I knew that sequencers are getting cheaper all the time but in genome technology this week they're talking with the inventors of the technology that 454 is licencing, discussing future pyro-sequencing updates and how that should lead to very cheap machines. Prospects are that any lab can sequence it's own genome in three years, the technology seems almost ready: Basically a cheaper and smaller version of 454's current machines. If you believe that sequence databases are exploding at the moment, better prepare for a new wave.


Comments
Short reads
I just came out of a group meeting where 454 was discussed. Something I hadn't realised is that the read length is very short - 100 bp or so. This makes 454 great for resequencing, mapping reads onto existing assemblies and finishing, not so great for assembly of a genome from scratch. I'm excited by the idea that any lab could do a genome one day, but it won't be for a while yet.
I vaguely recall a technology where single DNA strands are fed through nanopores and changes in electrical resistance used to read bases? If anyone has a better memory than mine, feel free to comment. That kind of technology strikes me as "the way forward" for truly high-throughput sequencing.
Solexa
Solexa's technology produces even shorter reads - approx 30bp or so. It seems to be rapidly gaining in currency and analysis effort, if the Cold Spring Harbor meeting I attended earlier this month is any indication. A number of the large sequencing centers are choosing which way to split, and rather predictably both Solexa and 454 are getting attention. It will be interesting to see whether one emerges as a winner, or as suggested below, the combination will prove more powerful.
It is certainly becoming clear that these technologies are only likely to be useful in resequencing and EST-like projects where reference genome scaffolds already exist for assembly. I'm sure someone will come up with a clever work-around eventually, though.
Upgrade to 250bp in the works?
As far as I know, the 454 people promised an "upgrade" of their technology to extend the maximum reads to 250 bp, I believe. Of course, I want to see it before I believe it.
However, I will be able to confirm in a few months, as the people responsible for the 454 instrument here want to perform that upgrade.
shorts reads
short reads are less a problem if one has a close genome at hand that has already been sequenced... the more genomes are available the easier it is to simply assemble by alignment, which is similar to what ensembl is doing now with their 3x genomes (see their 2007 article in NAR).

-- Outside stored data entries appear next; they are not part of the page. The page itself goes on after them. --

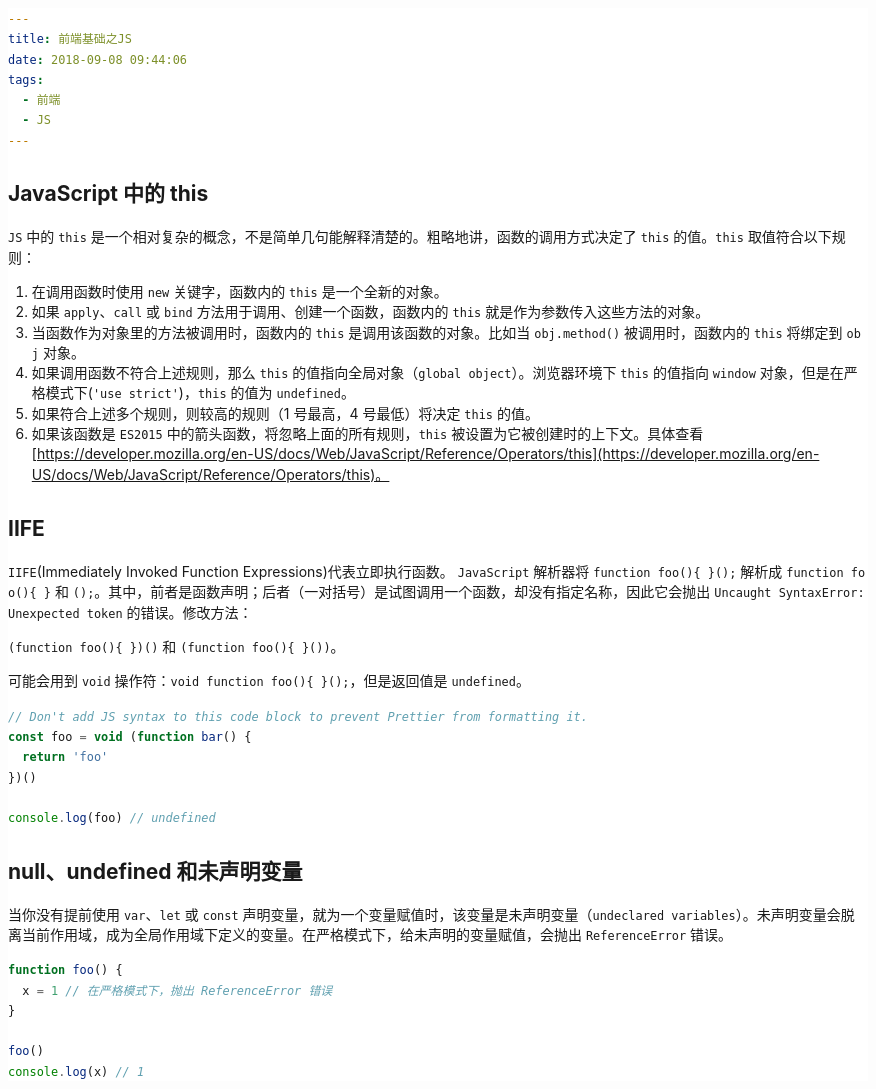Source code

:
 ```yaml
---
title: 前端基础之JS
date: 2018-09-08 09:44:06
tags:
  - 前端
  - JS
---
```


## JavaScript 中的 this

`JS` 中的 `this` 是一个相对复杂的概念，不是简单几句能解释清楚的。粗略地讲，函数的调用方式决定了 `this` 的值。`this` 取值符合以下规则：



1. 在调用函数时使用 `new` 关键字，函数内的 `this` 是一个全新的对象。
2. 如果 `apply`、`call` 或 `bind` 方法用于调用、创建一个函数，函数内的 `this` 就是作为参数传入这些方法的对象。
3. 当函数作为对象里的方法被调用时，函数内的 `this` 是调用该函数的对象。比如当 `obj.method()` 被调用时，函数内的 `this` 将绑定到 `obj` 对象。
4. 如果调用函数不符合上述规则，那么 `this` 的值指向全局对象（`global object`）。浏览器环境下 `this` 的值指向 `window` 对象，但是在严格模式下(`'use strict'`)，`this` 的值为 `undefined`。
5. 如果符合上述多个规则，则较高的规则（1 号最高，4 号最低）将决定 `this` 的值。
6. 如果该函数是 `ES2015` 中的箭头函数，将忽略上面的所有规则，`this` 被设置为它被创建时的上下文。具体查看 [https://developer.mozilla.org/en-US/docs/Web/JavaScript/Reference/Operators/this](https://developer.mozilla.org/en-US/docs/Web/JavaScript/Reference/Operators/this)。

## IIFE

`IIFE`(Immediately Invoked Function Expressions)代表立即执行函数。 `JavaScript` 解析器将 `function foo(){ }();` 解析成 `function foo(){ }` 和 `();`。其中，前者是函数声明；后者（一对括号）是试图调用一个函数，却没有指定名称，因此它会抛出 `Uncaught SyntaxError: Unexpected token` 的错误。修改方法：

`(function foo(){ })()` 和 `(function foo(){ }())`。

可能会用到 `void` 操作符：`void function foo(){ }();`，但是返回值是 `undefined`。

```js
// Don't add JS syntax to this code block to prevent Prettier from formatting it.
const foo = void (function bar() {
  return 'foo'
})()

console.log(foo) // undefined
```

## null、undefined 和未声明变量

当你没有提前使用 `var`、`let` 或 `const` 声明变量，就为一个变量赋值时，该变量是未声明变量（`undeclared variables`）。未声明变量会脱离当前作用域，成为全局作用域下定义的变量。在严格模式下，给未声明的变量赋值，会抛出 `ReferenceError` 错误。

```js
function foo() {
  x = 1 // 在严格模式下，抛出 ReferenceError 错误
}

foo()
console.log(x) // 1
```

but anyways, yes, I was rather thinking about re-sequencing than sequencing from scratch.
We have one of those
I can say that handling the data from that beast is quite a task, according to my co-workers that rebuild and analyze the instrument's reads to get clean and (possibly gap-free) sequences.

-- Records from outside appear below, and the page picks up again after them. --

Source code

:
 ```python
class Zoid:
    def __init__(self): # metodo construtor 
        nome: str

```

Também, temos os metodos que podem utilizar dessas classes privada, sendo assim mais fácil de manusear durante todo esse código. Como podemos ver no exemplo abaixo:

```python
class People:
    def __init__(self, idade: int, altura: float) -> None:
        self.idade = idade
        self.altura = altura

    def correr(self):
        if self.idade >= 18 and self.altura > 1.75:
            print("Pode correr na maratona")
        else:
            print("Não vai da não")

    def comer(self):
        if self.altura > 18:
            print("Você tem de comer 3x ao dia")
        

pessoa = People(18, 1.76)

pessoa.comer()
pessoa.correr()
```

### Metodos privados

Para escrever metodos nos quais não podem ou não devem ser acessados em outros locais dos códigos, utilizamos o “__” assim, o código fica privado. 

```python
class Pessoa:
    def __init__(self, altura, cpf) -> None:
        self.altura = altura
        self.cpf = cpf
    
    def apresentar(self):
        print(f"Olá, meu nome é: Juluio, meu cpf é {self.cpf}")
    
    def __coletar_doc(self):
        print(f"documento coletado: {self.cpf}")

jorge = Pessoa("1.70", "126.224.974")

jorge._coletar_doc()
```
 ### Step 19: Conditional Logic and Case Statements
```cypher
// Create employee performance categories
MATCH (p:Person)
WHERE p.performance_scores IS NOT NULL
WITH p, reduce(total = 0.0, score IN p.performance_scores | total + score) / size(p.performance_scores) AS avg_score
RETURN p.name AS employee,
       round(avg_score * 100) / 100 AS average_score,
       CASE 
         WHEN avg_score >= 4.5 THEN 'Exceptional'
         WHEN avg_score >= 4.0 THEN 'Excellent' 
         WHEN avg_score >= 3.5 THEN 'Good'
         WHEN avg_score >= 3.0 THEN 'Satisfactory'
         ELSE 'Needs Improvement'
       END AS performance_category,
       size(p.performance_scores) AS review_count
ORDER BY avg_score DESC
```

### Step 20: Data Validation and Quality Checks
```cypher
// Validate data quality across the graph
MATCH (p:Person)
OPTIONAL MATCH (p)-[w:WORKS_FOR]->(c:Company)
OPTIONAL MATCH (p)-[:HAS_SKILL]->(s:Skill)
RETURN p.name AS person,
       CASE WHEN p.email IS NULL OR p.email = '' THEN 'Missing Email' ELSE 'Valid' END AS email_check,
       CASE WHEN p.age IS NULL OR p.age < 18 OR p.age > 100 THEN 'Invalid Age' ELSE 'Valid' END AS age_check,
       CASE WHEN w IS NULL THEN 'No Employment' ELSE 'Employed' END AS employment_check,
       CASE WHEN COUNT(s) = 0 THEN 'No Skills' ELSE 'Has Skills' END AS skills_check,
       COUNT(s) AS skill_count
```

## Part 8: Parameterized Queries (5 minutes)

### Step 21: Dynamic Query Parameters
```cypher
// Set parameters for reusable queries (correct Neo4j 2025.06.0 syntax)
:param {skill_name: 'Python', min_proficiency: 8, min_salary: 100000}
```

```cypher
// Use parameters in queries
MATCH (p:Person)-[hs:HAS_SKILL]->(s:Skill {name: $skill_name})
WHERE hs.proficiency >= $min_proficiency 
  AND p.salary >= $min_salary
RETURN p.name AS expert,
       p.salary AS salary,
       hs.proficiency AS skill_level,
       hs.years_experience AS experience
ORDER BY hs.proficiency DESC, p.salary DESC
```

In my opinion pyrosequencing such as what the 454 system does will not be a viable option for many institutes until there is this large problem to tackle. At first we had just one person working on the data, but it became evident that it wasn't enough. Now we have three people dedicated to the data analysis, on different projects.
Bead Events ???
I work with this data every day and let me say that it's a bit of pain and pleasure. The data management issue is something most of us dont have a problem with, but the pain point comes with having to continually refine our analysis to handle data inconsistencies.
On the whole 454 are making a great effort to deliver clean datasets to their customers. The longer reads do help although I'm a bit wary of these homopolymers and phase errors. And then there are these "Bead Events" that I keep on hearing about from various people. Personally, I dont think that we should ever expect too much from a new technology that is trying to take massive strides too soon. I like the idea of combining data sources together e.g Sanger + 454, Solexa + Sanger + 454, etc...
Mostapha Ronaghi, the inventor of the first pyrosequencing system, gave quite an informative talk in Malaysia about technologies, the state of the art, cost issues, etc. It can be streamed online from
http://www.mgrc.com.my/eLectureRonaghi.shtml.
Back to the data issue. Does anybody have more insights in what kind of inconsistencies or other things that people may need to be wary of?